Work instruction
Go through the records below and report each line with "static" in it.

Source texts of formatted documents
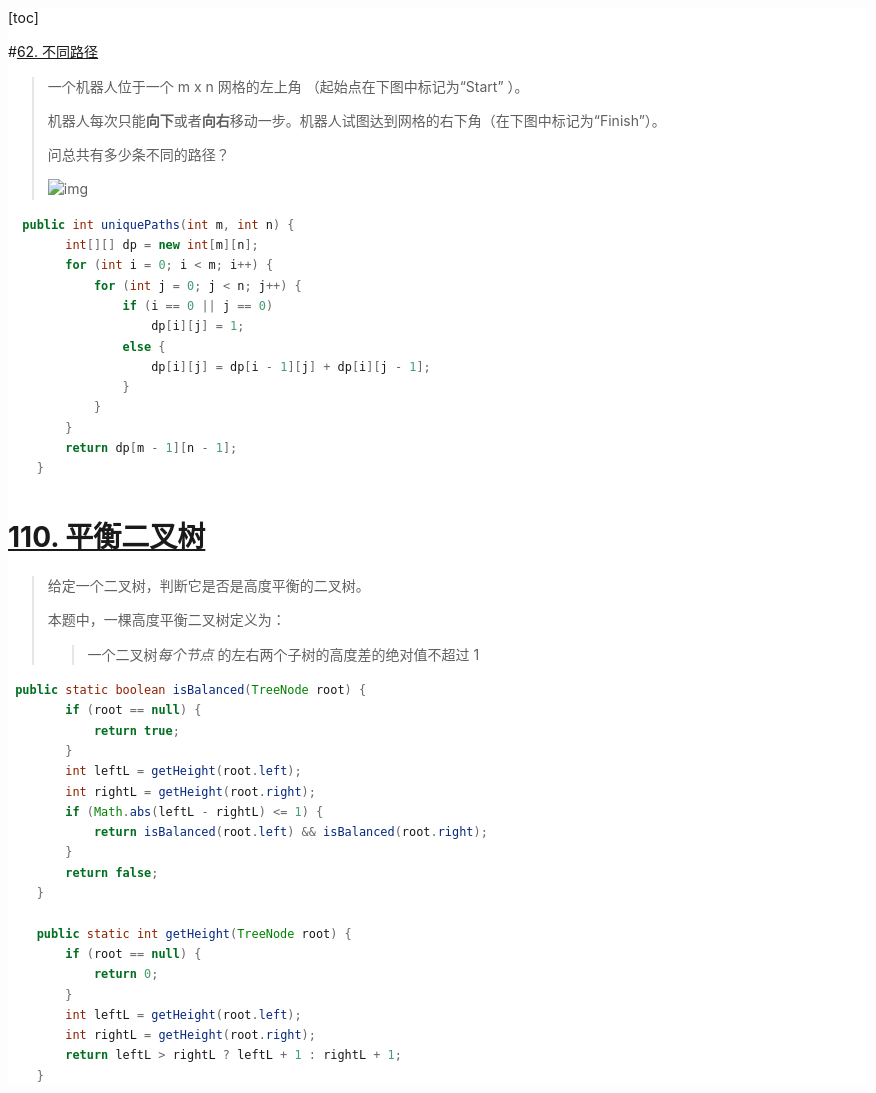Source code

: [toc]

#[62. 不同路径](https://leetcode-cn.com/problems/unique-paths/)

>   一个机器人位于一个 m x n 网格的左上角 （起始点在下图中标记为“Start” ）。
>
>   机器人每次只能**向下**或者**向右**移动一步。机器人试图达到网格的右下角（在下图中标记为“Finish”）。
>
>   问总共有多少条不同的路径？
>
>   ![img](https://assets.leetcode-cn.com/aliyun-lc-upload/uploads/2018/10/22/robot_maze.png)
>

```java
  public int uniquePaths(int m, int n) {
        int[][] dp = new int[m][n];        
        for (int i = 0; i < m; i++) {
            for (int j = 0; j < n; j++) {
                if (i == 0 || j == 0)
                    dp[i][j] = 1;
                else {
                    dp[i][j] = dp[i - 1][j] + dp[i][j - 1];
                }
            }
        }
        return dp[m - 1][n - 1];   
    }
```

# [110. 平衡二叉树](https://leetcode-cn.com/problems/balanced-binary-tree/)

>   给定一个二叉树，判断它是否是高度平衡的二叉树。
>
>   本题中，一棵高度平衡二叉树定义为：
>
>   > 一个二叉树*每个节点* 的左右两个子树的高度差的绝对值不超过 1 

```java
 public static boolean isBalanced(TreeNode root) {
        if (root == null) {
            return true;
        }
        int leftL = getHeight(root.left);
        int rightL = getHeight(root.right);
        if (Math.abs(leftL - rightL) <= 1) {
            return isBalanced(root.left) && isBalanced(root.right);
        }
        return false;
    }

    public static int getHeight(TreeNode root) {
        if (root == null) {
            return 0;
        }
        int leftL = getHeight(root.left);
        int rightL = getHeight(root.right);
        return leftL > rightL ? leftL + 1 : rightL + 1;
    }
```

Answer to this exercise
 public static boolean isBalanced(TreeNode root) {
    public static int getHeight(TreeNode root) {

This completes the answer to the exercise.